My bible tells me Eve was the mother of all humans.

The conclusion would be if evolution brought about humans...rather than special creation then Eve wasn't the mother of all.

Gen 3:20
 
Well, I'm not going to read all these books this afternoon.. so, some quotations would be helpful. Where do they delineate "redemptive history vs natural history" and support that such is a valid distinction?

I should have put "theoretical evidence" in quotations. You missed the nuance.. my bad.
*It's 'theoretical' because they extrapolate a 'theorem' from a 'hypothetical' half-life rate of decay of radiocarbon. It's a hypothesis, not "evidence".

Well, do we measure 'elemental carbon'?.. if not, that's moot. So, they keep moving the goalposts on radiocarbon, a few decades ago it was 20K years, then 25K and 30K, now I read the consensus is 50K, and you cite 60K...sooo, I figure in a few years we'll be up to "4 billion", just keep at it!
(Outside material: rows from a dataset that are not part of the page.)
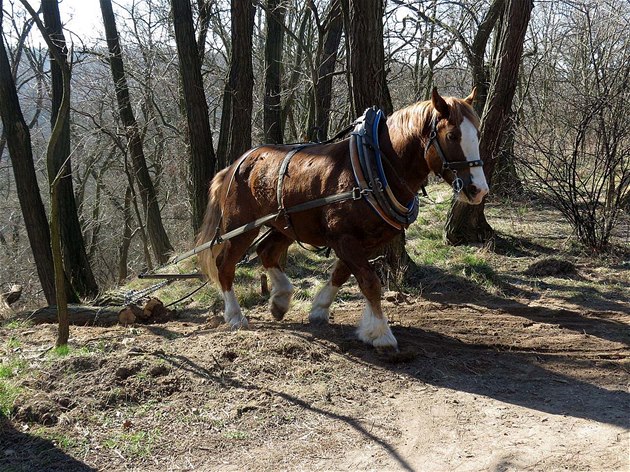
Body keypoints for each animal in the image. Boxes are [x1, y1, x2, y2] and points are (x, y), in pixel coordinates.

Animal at [198, 88, 488, 350]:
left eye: (478, 134)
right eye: (452, 135)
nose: (479, 190)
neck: (374, 168)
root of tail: (235, 165)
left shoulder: (366, 241)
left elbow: (342, 273)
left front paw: (320, 310)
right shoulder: (344, 238)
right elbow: (370, 282)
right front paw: (381, 333)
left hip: (284, 223)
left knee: (266, 251)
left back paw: (280, 299)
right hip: (240, 226)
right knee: (225, 264)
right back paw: (235, 316)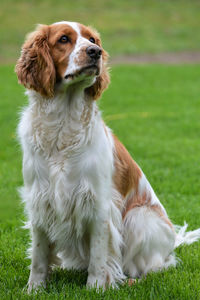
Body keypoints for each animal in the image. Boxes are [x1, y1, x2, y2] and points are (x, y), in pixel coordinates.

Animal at [15, 22, 200, 292]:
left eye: (92, 39)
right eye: (63, 39)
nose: (95, 52)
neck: (63, 125)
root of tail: (174, 239)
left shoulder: (98, 203)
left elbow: (99, 256)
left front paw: (96, 288)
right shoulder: (40, 199)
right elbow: (39, 256)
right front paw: (34, 289)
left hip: (138, 217)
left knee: (158, 266)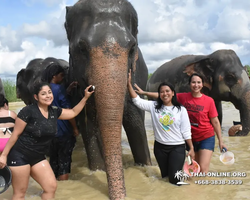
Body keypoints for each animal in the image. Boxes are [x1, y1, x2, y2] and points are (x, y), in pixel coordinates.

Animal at [64, 0, 150, 199]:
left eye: (132, 48)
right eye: (81, 48)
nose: (122, 195)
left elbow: (136, 125)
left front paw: (148, 168)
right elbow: (88, 127)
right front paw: (98, 171)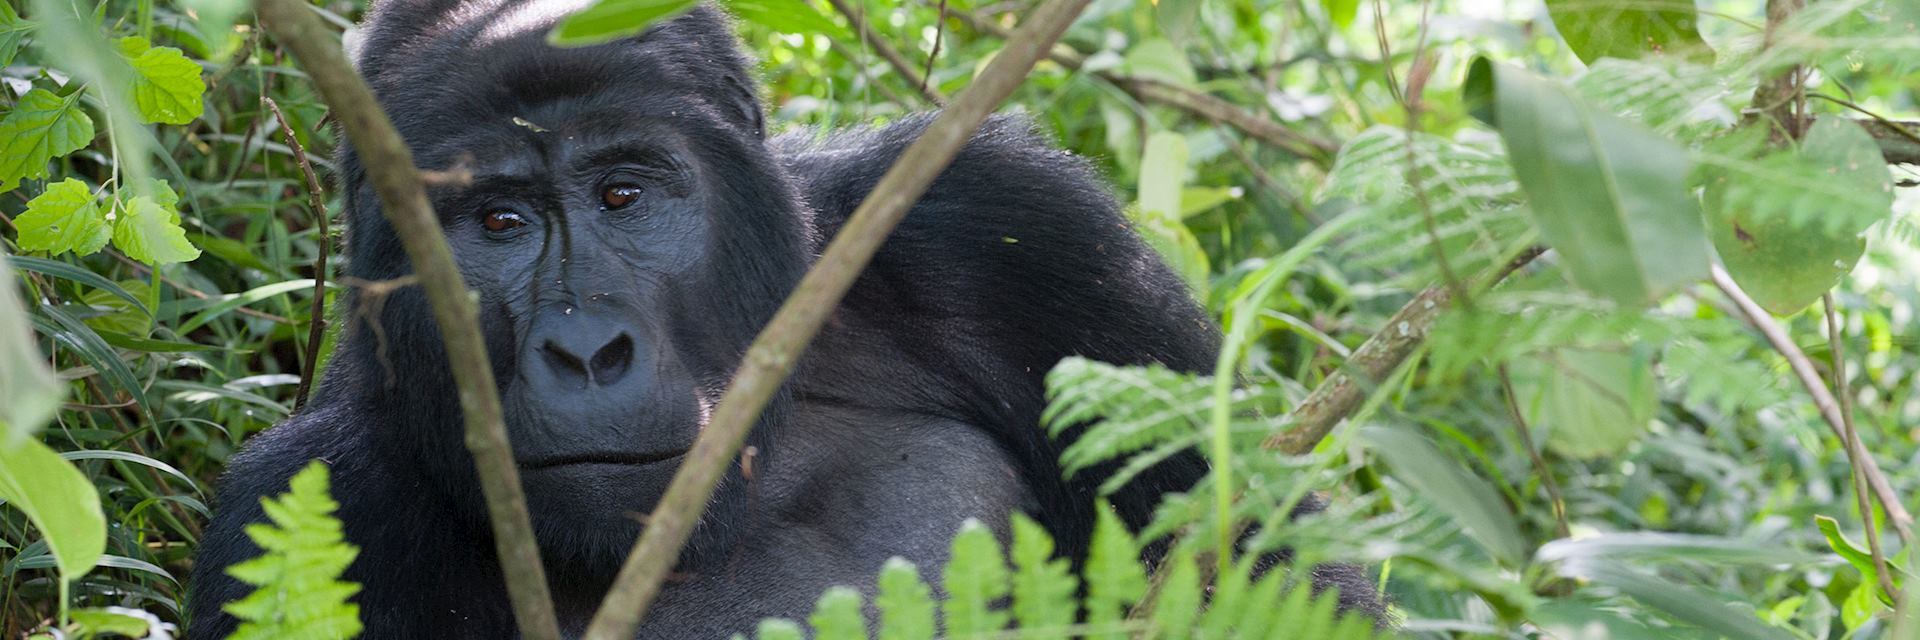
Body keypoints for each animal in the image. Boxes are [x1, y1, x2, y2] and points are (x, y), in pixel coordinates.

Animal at [187, 2, 1382, 634]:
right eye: (499, 221)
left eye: (624, 194)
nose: (586, 351)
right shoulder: (307, 497)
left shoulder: (1014, 230)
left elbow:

Radiocarbon dating.. "safe and effective"! 😄
One thing we need to do is account for the pre-flood conditions and how they effected the formation of C14.

We know cosmic radiation interacts with atmospheric nitrogen.....and forms C14.
If the shielding environment around our planet was higher pre-flood then less cosmic radiation would enter and produce less C14.

This would mean anything dated pre-flood would give a higher age compared to the ratio between C14 and C12 we measure today.
 
One thing we need to do is account for the pre-flood conditions and how they effected the formation of C14.

We know cosmic radiation interacts with atmospheric nitrogen.....and forms C14.
If the shielding environment around our planet was higher pre-flood then less cosmic radiation would enter and produce less C14.

This would mean anything dated pre-flood would give a higher age compared to the ratio between C14 and C12 we measure today.
Sounds suspiciously like a Theory. :sneaky:
 
True...but why would it be a bad hypothesis?
Because it's source is a humanist desire to 'disprove' the Creation account. Again, it's strings out a 'decay' algorithm that goes so far beyond the actual measurable decay, that it's not just a total guess, but one so exaggerated it screams agenda, not science.
 
Because it's source is a humanist desire to 'disprove' the Creation account. Again, it's strings out a 'decay' algorithm that goes so far beyond the actual measurable decay, that it's not just a total guess, but one so exaggerated it screams agenda, not science.
What I presented supported and didn't 'disprove' the Creation account.

I was simply cautioning people about carbon dating of objects pre-flood and post flood until the C14/C12 ration was reestablished.

Do you think the carbon ration would remain the same pre and post flood?